Protecting A Directory From Deliberate Access how do i do it?

[darran 0]

I am a noob when it comes to hosting stuff. I want to protect my files I have hosted, but I am not sure how to go about doing this. I want to host all my J2ME source code in that particular directory but at the same time, I do not want people to simply access the page and then take the file as they please. I have seen this kind of security measure when you type a certain directory folder e.g. http://forums.xisto.com/no_longer_exists/ he would not be able to get a file listing directory but instead, an error message. Can someone guide me on how to achieve this?

[QuickSilva 0]

Right ok, You can either:

1. Have a password popup

To do this:

In cPanel click "Web Protect", then select the folder. At the top it will have a check box and an input. Tick the check box and in the input put what you want it like it to say then click "Save". Next at the bottom, where it says "Add New User" there are two inputs. Put what you want your username to be and in the other the password. Then click "Add New User". To test what you have just done, open up the folder in a web browser and a password popup should come up.

 

2. Forbidden

Right this isn't as good, as I believe people can access your files if they type the full URL to the file in. But just the folder and it will show up "403 Forbidden" error.

To do this:

In cPanel click "Index Manager". Click the directory you wish to protect and then on the next page click "No Indexes". That will protect the directory. Go to it in a web browser to validate that it works.

 

-Tom

[jlhaslip 4]

Your Cpanel has the capability for you to set / define Custom error pages. Check that out. Also, check the security re-driects available by using the .htaccess file.

[BuffaloHelp 24]

You can also use CHMOD value of 700 to prevent even further. By preventing other than yourself to read those files/directory you can be sure that no one can even get a glimps of the file.But if you want to execute these files as part of scripts (like you mentioned) webprotect will not work. htaccess and robots would be the best way so that people and search engines won't even know your files exist in the first place.For each j2me souce file, perhaps you can place a session id where if your single souce file is called, it redirects to another page thereby not revealing the original page. As far as I can tell J2ME is still the client side JAVA thus anyone can download the file and view its source.The only way to really prevent your scripts from being "seen" is to run it server side, i.e. PHP. PHP code cannot be seen at 95% of the time.

[darran 0]

Thanks guys for the suggestions, I have implemented the webprotect, a password to access the folder and also the indexing of files is off, so people cannot download it, but just to make sure. Can you test the folder?

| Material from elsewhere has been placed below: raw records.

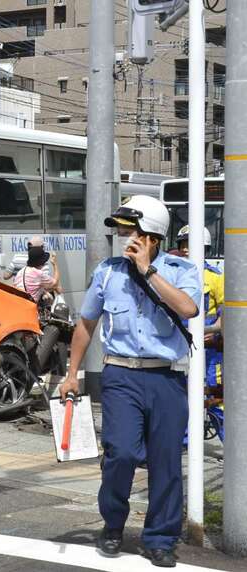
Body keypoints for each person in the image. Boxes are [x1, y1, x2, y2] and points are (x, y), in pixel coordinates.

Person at [58, 195, 199, 568]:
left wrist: (148, 271)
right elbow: (86, 324)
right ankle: (113, 524)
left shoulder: (181, 270)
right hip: (120, 374)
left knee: (166, 461)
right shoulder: (107, 272)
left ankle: (160, 538)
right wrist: (71, 375)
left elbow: (188, 309)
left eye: (131, 230)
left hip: (167, 377)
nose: (125, 238)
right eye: (122, 231)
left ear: (152, 235)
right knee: (120, 453)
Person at [177, 225, 225, 441]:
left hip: (210, 351)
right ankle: (184, 443)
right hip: (180, 347)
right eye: (183, 244)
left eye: (191, 245)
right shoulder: (174, 275)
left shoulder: (216, 278)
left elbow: (229, 316)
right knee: (181, 397)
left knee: (216, 399)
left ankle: (234, 451)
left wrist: (214, 332)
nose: (186, 249)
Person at [14, 237, 60, 304]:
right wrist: (55, 264)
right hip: (30, 307)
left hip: (20, 304)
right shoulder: (38, 274)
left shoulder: (20, 272)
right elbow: (55, 284)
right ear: (40, 263)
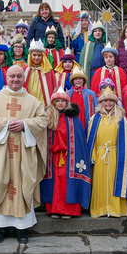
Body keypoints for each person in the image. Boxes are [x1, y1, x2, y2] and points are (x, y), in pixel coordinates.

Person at [0, 65, 49, 244]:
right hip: (1, 152)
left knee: (23, 184)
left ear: (24, 78)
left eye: (19, 76)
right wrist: (5, 124)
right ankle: (1, 229)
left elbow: (43, 120)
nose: (15, 80)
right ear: (6, 77)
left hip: (24, 153)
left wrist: (25, 124)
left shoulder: (33, 101)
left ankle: (22, 230)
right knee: (0, 184)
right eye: (12, 76)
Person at [87, 86, 127, 218]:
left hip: (115, 155)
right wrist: (93, 154)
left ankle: (115, 209)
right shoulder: (95, 118)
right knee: (99, 182)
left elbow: (126, 141)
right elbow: (91, 139)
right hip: (100, 155)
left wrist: (122, 156)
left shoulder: (121, 118)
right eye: (105, 101)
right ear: (101, 103)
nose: (108, 103)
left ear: (115, 103)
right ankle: (100, 209)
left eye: (111, 101)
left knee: (115, 181)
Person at [40, 87, 91, 219]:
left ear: (67, 102)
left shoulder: (74, 118)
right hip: (53, 156)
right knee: (55, 181)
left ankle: (69, 210)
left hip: (69, 157)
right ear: (54, 102)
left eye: (63, 101)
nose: (60, 103)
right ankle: (54, 209)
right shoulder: (48, 117)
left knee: (66, 181)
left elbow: (79, 139)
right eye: (58, 101)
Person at [24, 39, 56, 107]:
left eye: (39, 55)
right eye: (34, 55)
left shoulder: (48, 70)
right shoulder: (25, 70)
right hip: (28, 101)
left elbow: (53, 87)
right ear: (30, 56)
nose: (36, 57)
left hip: (43, 103)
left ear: (43, 56)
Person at [79, 21, 106, 87]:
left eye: (99, 31)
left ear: (102, 33)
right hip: (91, 73)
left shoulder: (106, 44)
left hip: (104, 73)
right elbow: (83, 61)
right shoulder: (87, 45)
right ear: (93, 33)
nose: (97, 33)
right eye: (95, 31)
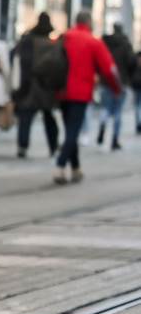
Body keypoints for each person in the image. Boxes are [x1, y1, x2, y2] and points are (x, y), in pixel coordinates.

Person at [53, 10, 121, 184]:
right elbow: (109, 69)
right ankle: (60, 167)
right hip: (80, 93)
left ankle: (75, 169)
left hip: (61, 90)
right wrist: (116, 88)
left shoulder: (64, 37)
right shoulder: (93, 42)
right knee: (73, 132)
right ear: (89, 22)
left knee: (70, 130)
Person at [12, 12, 59, 158]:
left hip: (30, 85)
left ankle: (22, 145)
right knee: (48, 117)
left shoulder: (28, 40)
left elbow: (18, 60)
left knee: (26, 117)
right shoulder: (52, 43)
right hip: (46, 87)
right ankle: (53, 146)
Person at [96, 22, 134, 151]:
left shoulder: (105, 42)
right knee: (118, 111)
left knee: (106, 108)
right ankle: (114, 140)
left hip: (105, 81)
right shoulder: (125, 44)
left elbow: (97, 60)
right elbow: (131, 62)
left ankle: (103, 123)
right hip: (121, 82)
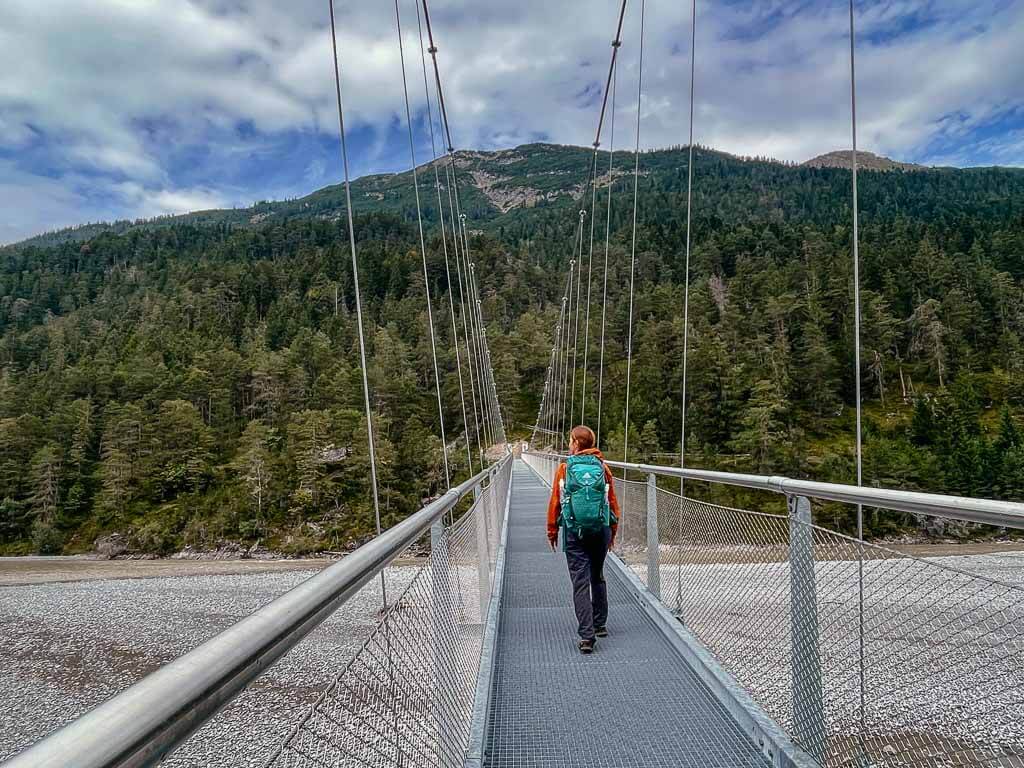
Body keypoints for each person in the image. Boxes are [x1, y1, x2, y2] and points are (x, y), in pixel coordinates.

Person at [546, 425, 621, 654]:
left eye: (570, 440)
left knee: (580, 581)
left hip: (574, 531)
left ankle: (587, 637)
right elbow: (612, 503)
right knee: (597, 575)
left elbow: (555, 502)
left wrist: (552, 530)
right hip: (600, 529)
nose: (569, 444)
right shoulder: (603, 467)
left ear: (576, 444)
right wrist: (612, 532)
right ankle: (600, 624)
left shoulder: (564, 468)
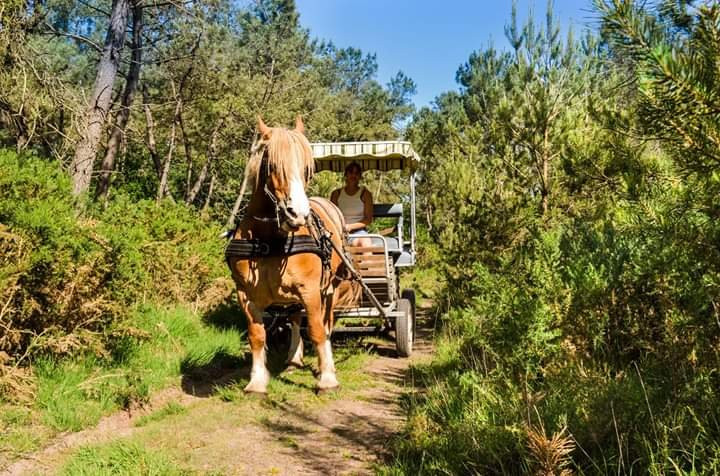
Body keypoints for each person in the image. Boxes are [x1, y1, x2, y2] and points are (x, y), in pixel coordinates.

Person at [330, 162, 373, 247]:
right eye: (351, 172)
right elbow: (332, 216)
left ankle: (367, 260)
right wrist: (342, 228)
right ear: (346, 175)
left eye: (356, 173)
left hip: (359, 232)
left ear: (360, 176)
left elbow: (368, 220)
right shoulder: (336, 194)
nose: (353, 176)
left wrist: (350, 227)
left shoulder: (365, 194)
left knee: (366, 243)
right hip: (340, 231)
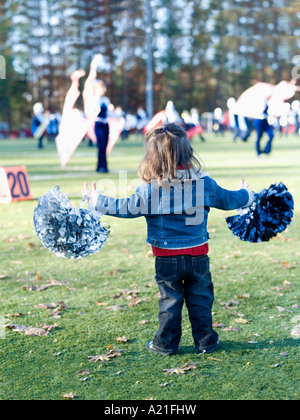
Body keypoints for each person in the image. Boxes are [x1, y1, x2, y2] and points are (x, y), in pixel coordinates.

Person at [83, 123, 254, 356]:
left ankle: (165, 345)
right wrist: (247, 195)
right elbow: (229, 199)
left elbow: (125, 208)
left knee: (170, 302)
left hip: (166, 259)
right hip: (198, 256)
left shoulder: (151, 189)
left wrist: (95, 200)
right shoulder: (204, 183)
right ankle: (206, 343)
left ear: (152, 157)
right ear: (188, 151)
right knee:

http://forums.xisto.com/no_longer_exists/

[jlhaslip 4]

It asks for a user name and password (which I didn't have) and then displays the 404 error page. Looks secure enough.

[darran 0]

Then it should be secure from the looks of things? They not only need a password to access the directory but also even if they do, they can't view the contents, the only way they can get the files are through FTP access. Is there anyway ANYONE could break through the security I have implemented though?

[QuickSilva 0]

Not that I know of really. If they do gain access to the .htpasswd file (think that is the filename) the password is encrypted anyway, and I think cPanel auto makes this forbidden aswell, so they have no look that way. The only way really is brute forcing the username and password to get in, and even if it was the best protected in the world, and somebody bruteforced the username and password they could get in (within reason). I don't think there is any bruteforce protection scripts out there.

[darran 0]

I remembered the way to stop bruteforce, would be to disable any login attempts if the user fails to type in the right password in 3 attempts. I do not know whether this is implemented in CPanel though or is this a feature we would have to implement ourselves?